● **SET EXERCISE A**:
Please turn the lines of the listing below, from the line containing "blue triangle: moved 32" through the end of the listing, inclusive, into a JSON list of strings with one string per line and no blank lines. Leave the picture lines out.

BEGIN PROVIDED TEXT

After reading
“Better 1x10 than 10x1" you're convinced you need a big server. Then you
go to a big enterprise computer shop and ask for one system with “10” units of processing
capacity. The seller shows you two different models: one called "10x1", equipped with 10 processors
of relative “speed” equal to 1. The other one, called "1x10", equipped with only 1
processor but 10 times faster. Both systems have a certificate that indicates
they have 10 units of capacity. And both server prices are equal. Which one would you choose?
First of all,
you must be aware that the most used measure to express the capacity of any
server, and in general of any service center whatever it be, is the maximum units
of work (UOW) per unit of time (UOT) it can service (Footnote 1). This is the
maximum throughput it supports, also called the bandwidth. In our particular
case, both servers have the same value: 10 UOW/UOT. So this is not going to
help us in our election of the server. Know the maximum throughput is necessary,
but not sufficient.

END PROVIDED TEXT
BEGIN STORED ROWS

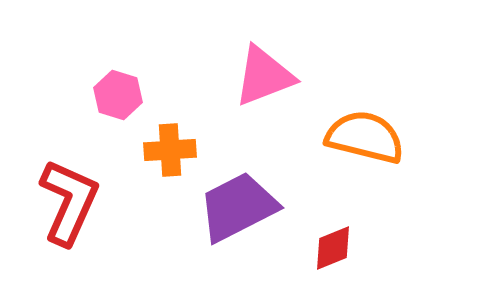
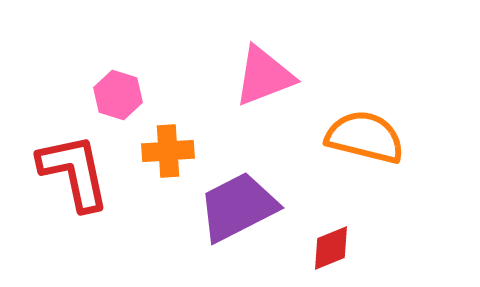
orange cross: moved 2 px left, 1 px down
red L-shape: moved 5 px right, 30 px up; rotated 36 degrees counterclockwise
red diamond: moved 2 px left
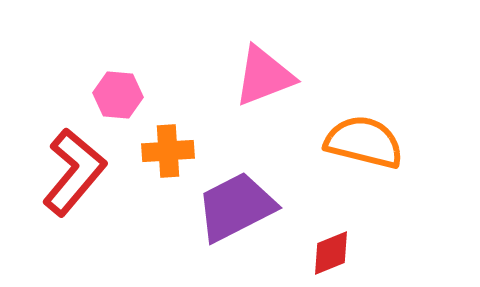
pink hexagon: rotated 12 degrees counterclockwise
orange semicircle: moved 1 px left, 5 px down
red L-shape: rotated 52 degrees clockwise
purple trapezoid: moved 2 px left
red diamond: moved 5 px down
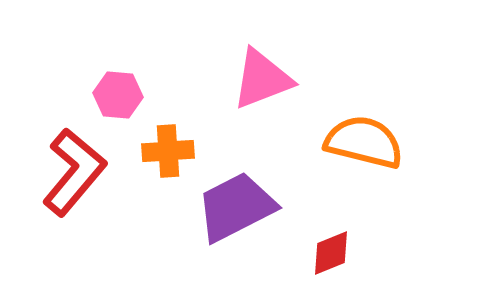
pink triangle: moved 2 px left, 3 px down
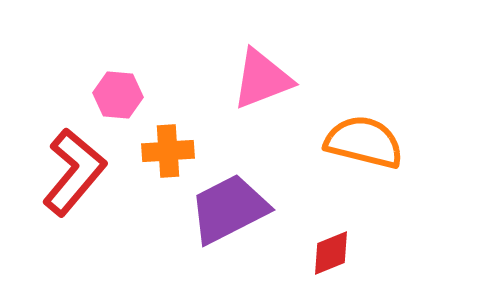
purple trapezoid: moved 7 px left, 2 px down
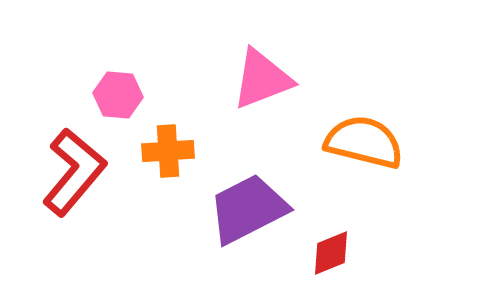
purple trapezoid: moved 19 px right
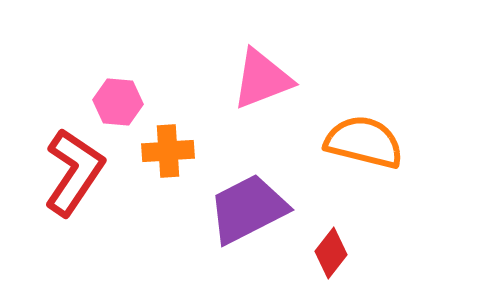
pink hexagon: moved 7 px down
red L-shape: rotated 6 degrees counterclockwise
red diamond: rotated 30 degrees counterclockwise
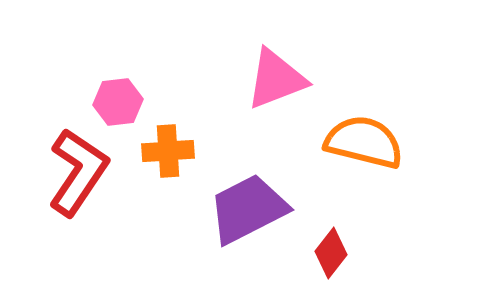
pink triangle: moved 14 px right
pink hexagon: rotated 12 degrees counterclockwise
red L-shape: moved 4 px right
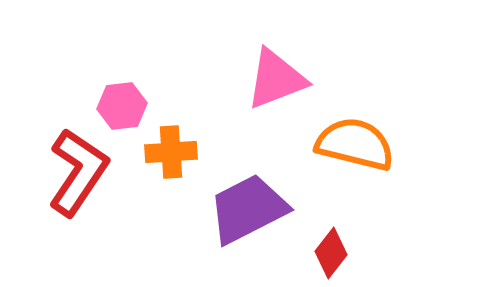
pink hexagon: moved 4 px right, 4 px down
orange semicircle: moved 9 px left, 2 px down
orange cross: moved 3 px right, 1 px down
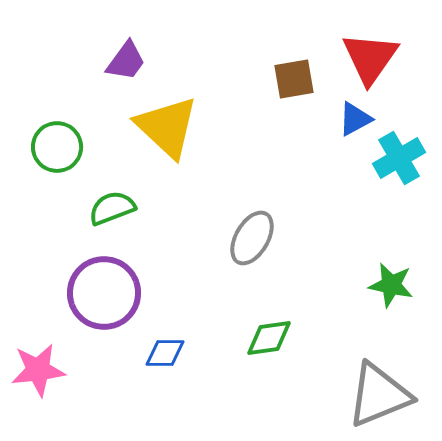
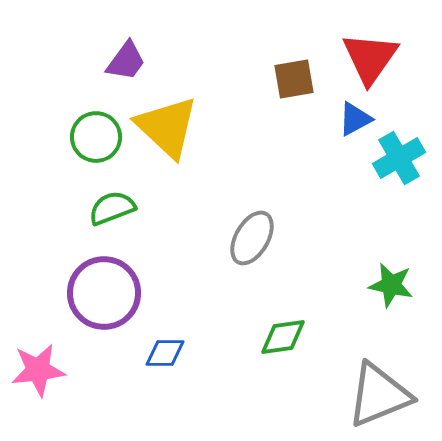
green circle: moved 39 px right, 10 px up
green diamond: moved 14 px right, 1 px up
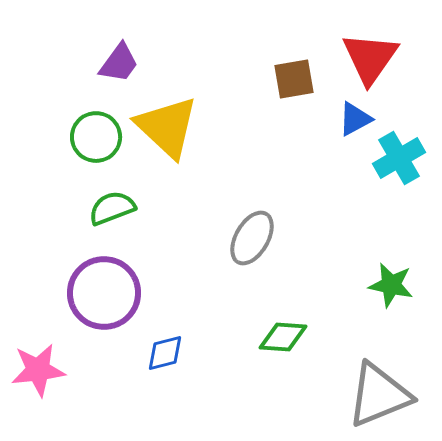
purple trapezoid: moved 7 px left, 2 px down
green diamond: rotated 12 degrees clockwise
blue diamond: rotated 15 degrees counterclockwise
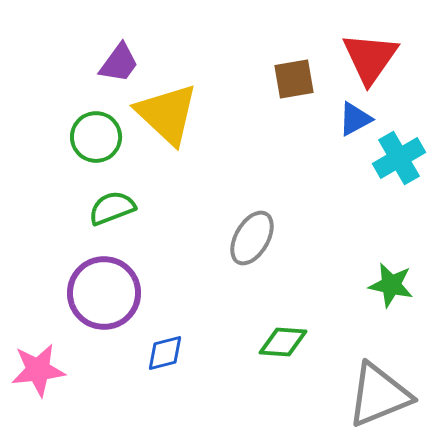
yellow triangle: moved 13 px up
green diamond: moved 5 px down
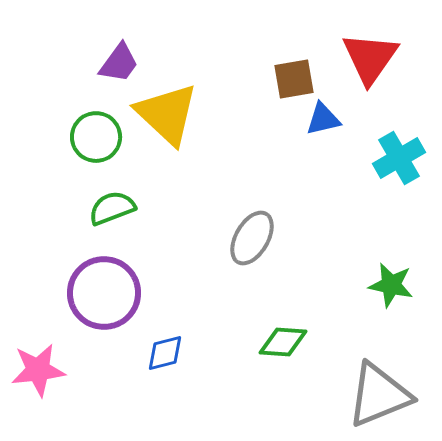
blue triangle: moved 32 px left; rotated 15 degrees clockwise
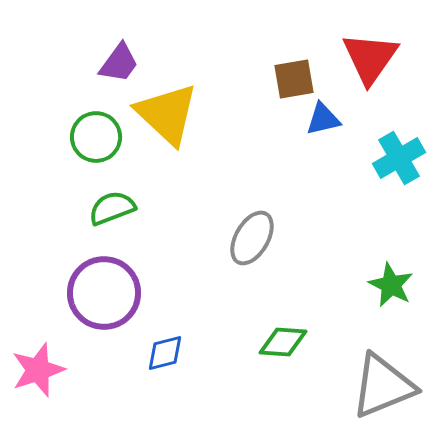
green star: rotated 15 degrees clockwise
pink star: rotated 12 degrees counterclockwise
gray triangle: moved 4 px right, 9 px up
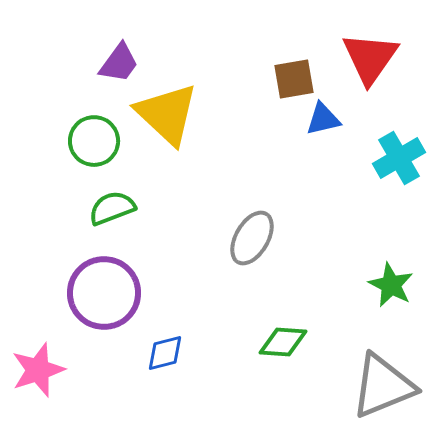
green circle: moved 2 px left, 4 px down
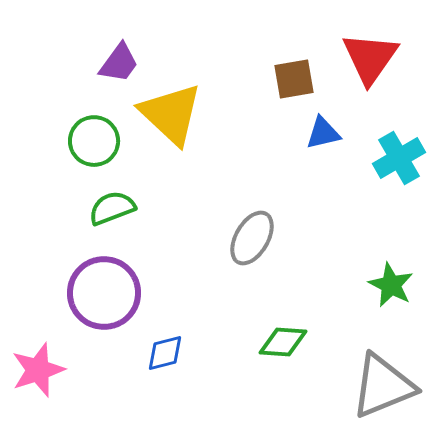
yellow triangle: moved 4 px right
blue triangle: moved 14 px down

END STORED ROWS

● **SET EXERCISE B**:
Carry the server capacity passage above forward from its last sentence.

● **WRITTEN RESPONSE A**:
[
  "blue triangle: moved 32 px left; rotated 15 degrees clockwise",
  "green star: rotated 15 degrees clockwise",
  "pink star: rotated 12 degrees counterclockwise",
  "gray triangle: moved 4 px right, 9 px up",
  "green circle: moved 2 px left, 4 px down",
  "yellow triangle: moved 4 px right",
  "blue triangle: moved 14 px down"
]

● **WRITTEN RESPONSE B**:
To find the
answer let’s switch to another point of view: we move away from the overall
behavior, represented by the benchmarked maximum throughput, to the individual
perception of performance, represented by the response time. Does a particular
user experience the “same” performance in both servers?
Suppose that 1
customer (requesting 1 UOW) arrives to an empty (100% free) server. In such a
circumstance, the customer sees not queue ahead, does not have to wait, and
receives immediate service. In the 1x10-server case it spends, let's say, 10
units of time, receiving service (this time is called the service time S). In the 10x1-server case it spends 1 unit of time,
just because the processor speed is 10 times faster.
This makes a
difference, doesn't it? In the low load zone, where queuing seldom occurs, the 10x1-server
shows an obvious advantage over the 1x10-server, due to the increased speed of
its processor.
In the high
load zone, there are a stream of users (UOWs) arriving and long queues build up.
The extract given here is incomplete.